MENTAL HEALTH: A voluntary organisation set up a hostel on an inner-city estate to look after mental health users closer to their homes.Hospital admission rates dropped by almost a fifth, reports Jon Woolmore

The need for investment in alternatives to hospital admission is identified in the national service framework for mental health.

1The framework advocates that when clients cannot be looked after at home, care should be provided as close as possible to the individual's local community and in the least restrictive environment possible.

This sort of care has already been set up in Leeds where a hostel on a housing estate is relieving pressure on acute beds.

The six-bed Octavia House hostel, managed within the voluntary sector by Community Links on behalf of Leeds health authority, opened in June 1998 with the following aims:

reducing the need for hospital admission;

enabling patients to leave an acute admission ward at the earliest opportunity;

providing positive rehabilitation in a local, noninstitutional setting;

returning residents to the community within a short period of time.

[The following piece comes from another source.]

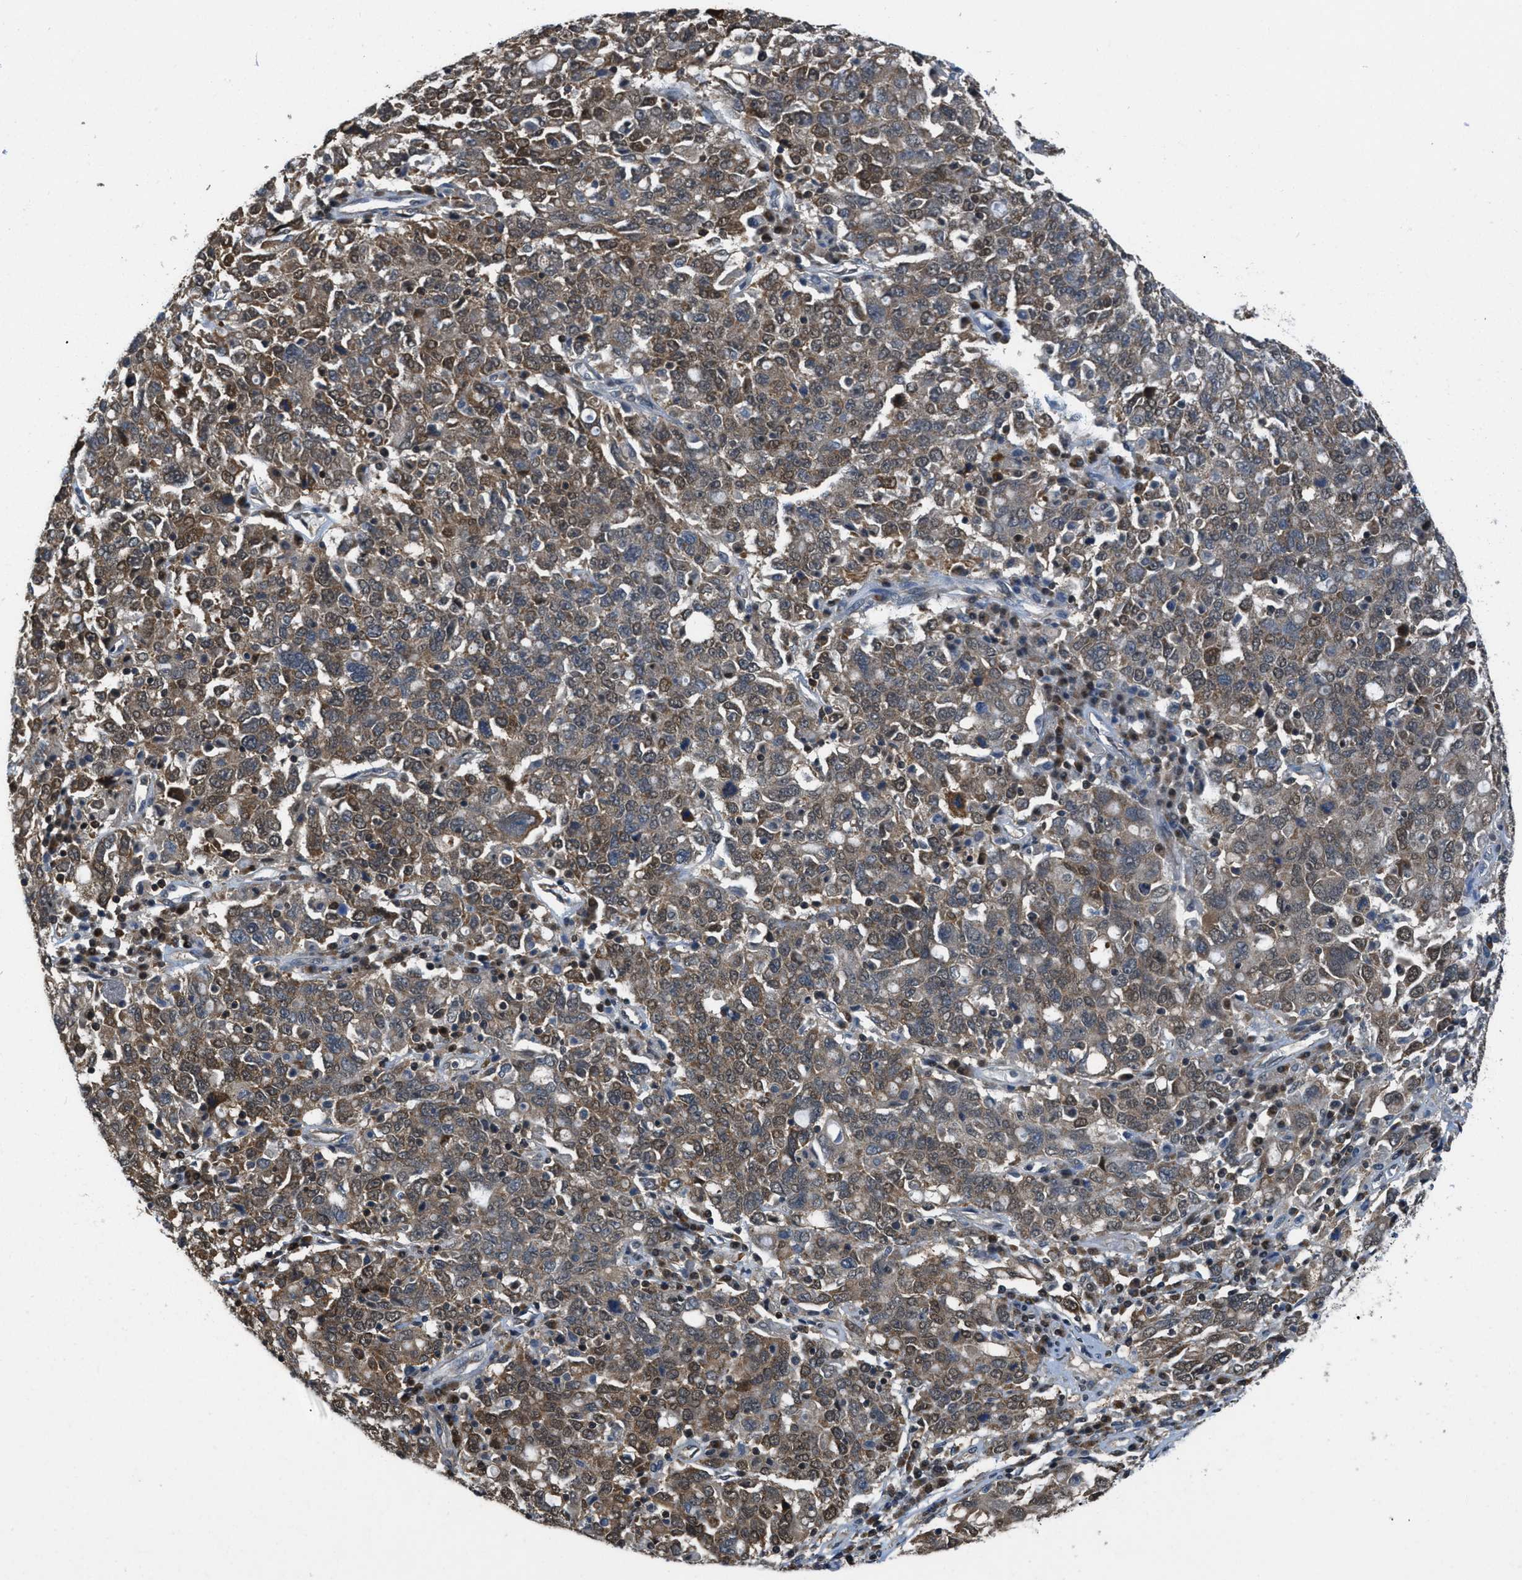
{"staining": {"intensity": "moderate", "quantity": ">75%", "location": "cytoplasmic/membranous,nuclear"}, "tissue": "ovarian cancer", "cell_type": "Tumor cells", "image_type": "cancer", "snomed": [{"axis": "morphology", "description": "Carcinoma, endometroid"}, {"axis": "topography", "description": "Ovary"}], "caption": "A brown stain shows moderate cytoplasmic/membranous and nuclear positivity of a protein in ovarian endometroid carcinoma tumor cells. (DAB (3,3'-diaminobenzidine) IHC, brown staining for protein, blue staining for nuclei).", "gene": "PIP5K1C", "patient": {"sex": "female", "age": 62}}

It is staffed by seven mental health support workers, an activity and catering instructor and a manager, and provides 24-hour care. Clients can stay up to eight months, but the average length of stay is 20 weeks.

Between June 1998 and March 2001 the hostel achieved:

an 18.2 per cent cut in hospital admission rates;

a reduction in the hospital daily bed occupancy of 6.6 per cent;

very high user satisfaction rates;

a cost of£80 per bed day compared to£139 in hospital.

2The primary focus is to provide intensive rehabilitation in a non-institutional setting. This is partly achieved through sharing communal tasks including the cooking, gardening and cleaning. The activity and catering instructor has responsibility for assessing domestic skills and overseeing the catering. But the residents do most of the cooking with staff support.

Common problems among clients are poor coping mechanisms, poor self-care and repeated admission to hospital. A significant number have been diagnosed with schizophrenia.

Octavia House is used exclusively by the south Leeds area of Leeds Community and Mental Health trust.Many new developments commissioned in the voluntary sector encounter scepticism from frontline statutory staff, particularly if they do not employ professionally qualified staff. Significant effort was made, particularly during the first 12 months, to demonstrate the value of the service.

Links to primary care and the local community have been important in supporting the residents and re-engaging them with their local community.

Feedback from the consultant psychiatrists on the value of the service has been very positive, as has user feedback. All residents are asked to complete a questionnaire when they leave and 92 per cent have been very satisfied.

Several lessons have emerged, as Leeds rolls out similar services to other primary care group areas.

One of the beds was designated to provide short periods of respite care for clients being supported in their own homes by the Community and Mental Health trust. The demand for this service has far outstripped supply, and the HA agreed this year to 'convert' a further nonrespite bed.

The use of the hostel by the consultant psychiatrists to provide assessments within an observed but non-institutional environment has proved valuable.

Without the hostel, clients might have to be admitted to hospital for assessment, which can be a traumatic experience.

The ability to work with residents who self-injure is significant. And the ability to access appropriate accommodation, where necessary, and assist in formulating a care package before discharge from Octavia House has been essential to ensure the desired throughput.

Community Links currently supports over 300 clients with mental health problems in Leeds in a range of accommodation, including supported housing, hostels, nursing and residential care homes.

Its links with both statutory and non-statutory services have proved invaluable in helping residents move on to more appropriate accommodation.

The ability to work actively with families and carers has also reaped benefits. The informal, noninstitutional nature of the hostel appears to encourage carers who might be more reluctant to become involved in other settings. Families often seek support from hostel staff and are actively involved in future care planning. Octavia House has contributed to enabling residents to move successfully into less supported accommodation or enabled them to maintain themselves within the community and avoid hospital admissions.